Assignment - Report every line in the records below that contains the word "gauge".

Source records:
+ + + + +
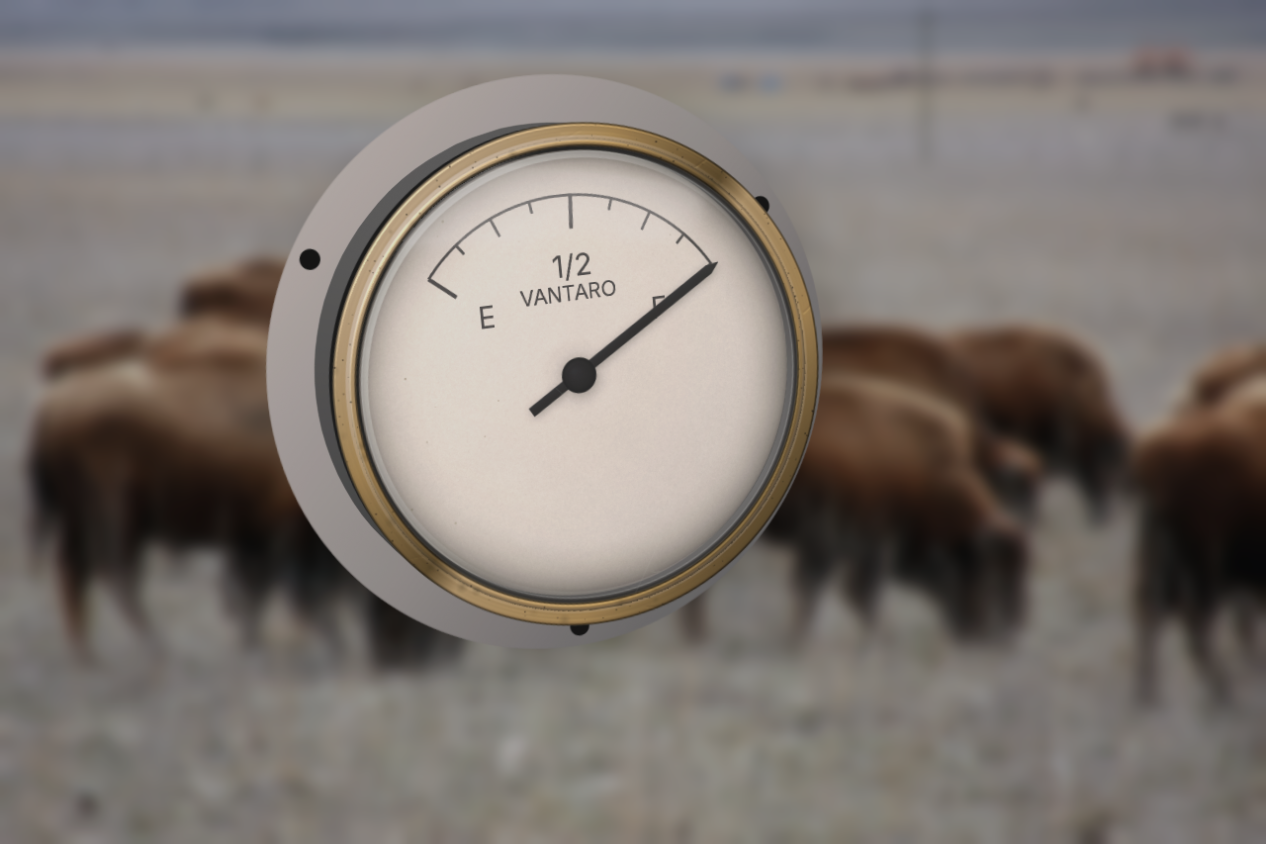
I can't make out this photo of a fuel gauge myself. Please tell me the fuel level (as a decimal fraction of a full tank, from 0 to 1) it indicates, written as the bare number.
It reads 1
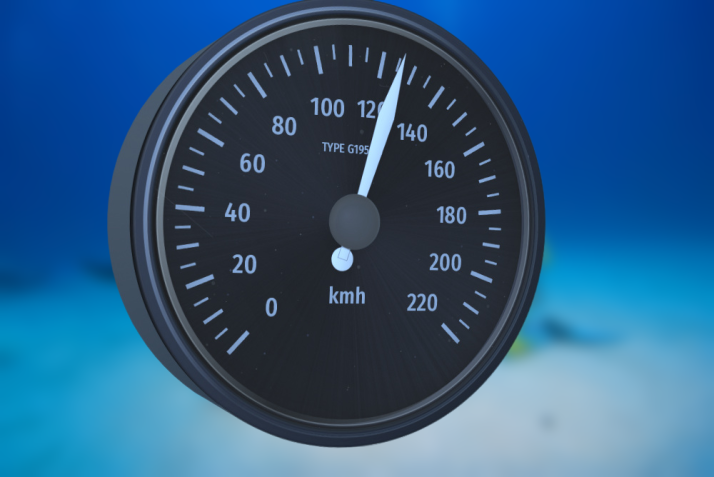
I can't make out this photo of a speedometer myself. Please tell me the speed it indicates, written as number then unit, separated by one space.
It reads 125 km/h
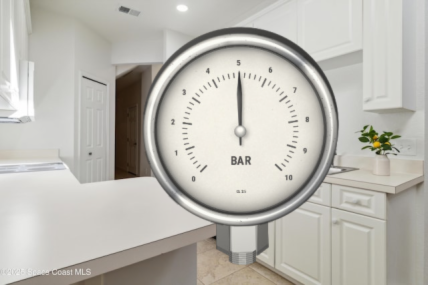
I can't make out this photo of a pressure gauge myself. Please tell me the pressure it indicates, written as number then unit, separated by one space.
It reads 5 bar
+ + + + +
Written response -
I can't make out this photo of a fuel gauge myself. Please tell me the fuel level (as a decimal fraction of a full tank, from 0 to 1) it indicates, written as the bare number.
I can't make out this photo of a pressure gauge myself. Please tell me the pressure it indicates, written as number then unit, separated by one space.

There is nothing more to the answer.